▶ [Action item]: Reproduce the entries word for word, and omit any picture you find in them.

▶ [Exercise input]:
★ ★ ★ ★ ★

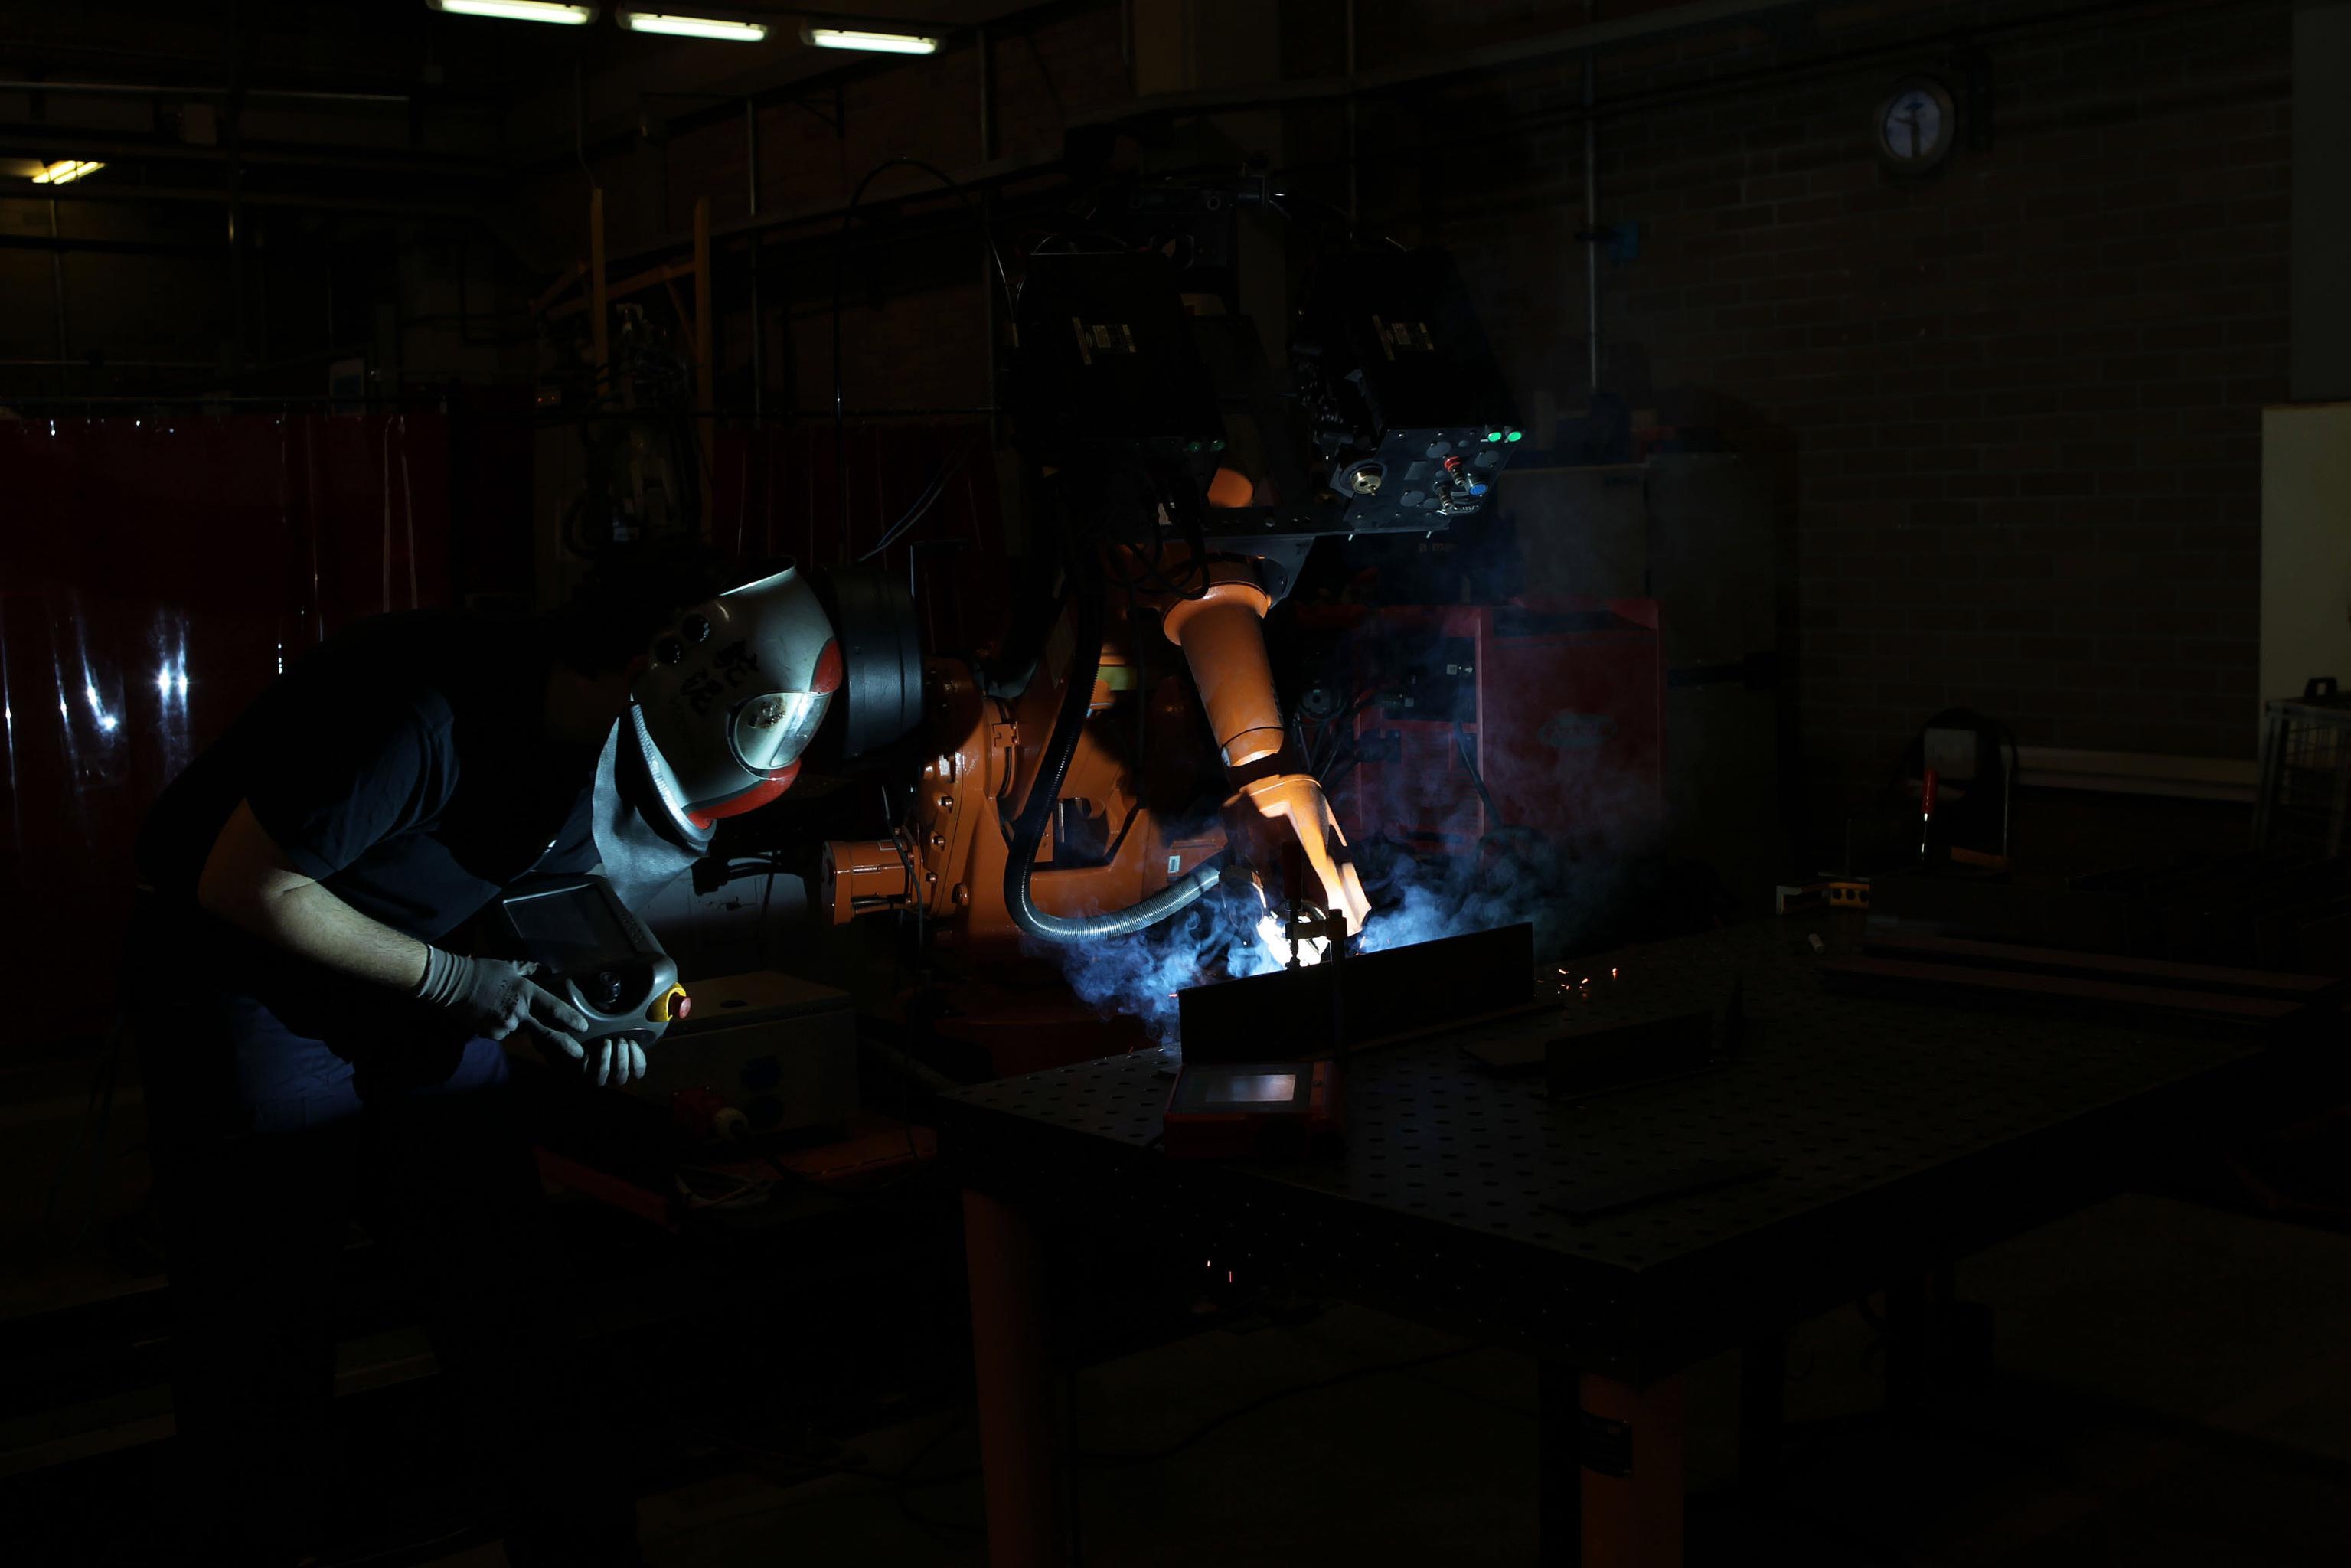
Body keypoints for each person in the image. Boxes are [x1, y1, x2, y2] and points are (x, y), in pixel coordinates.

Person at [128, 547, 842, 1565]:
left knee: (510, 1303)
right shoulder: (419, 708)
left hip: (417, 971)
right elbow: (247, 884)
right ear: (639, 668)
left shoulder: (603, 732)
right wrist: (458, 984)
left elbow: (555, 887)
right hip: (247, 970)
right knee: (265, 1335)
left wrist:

★ ★ ★ ★ ★

▶ [Answer box]:
Body keypoints for each person in the image. Boxes are [x1, y1, x2, y2] and points are (x, y), in pixel coordinates.

Person at [128, 547, 842, 1565]:
left knee: (510, 1303)
right shoulder: (419, 708)
left hip: (417, 971)
right elbow: (247, 884)
right ear: (639, 668)
left shoulder: (603, 732)
right wrist: (458, 984)
left elbow: (555, 887)
right hip: (247, 970)
right knee: (265, 1335)
left wrist:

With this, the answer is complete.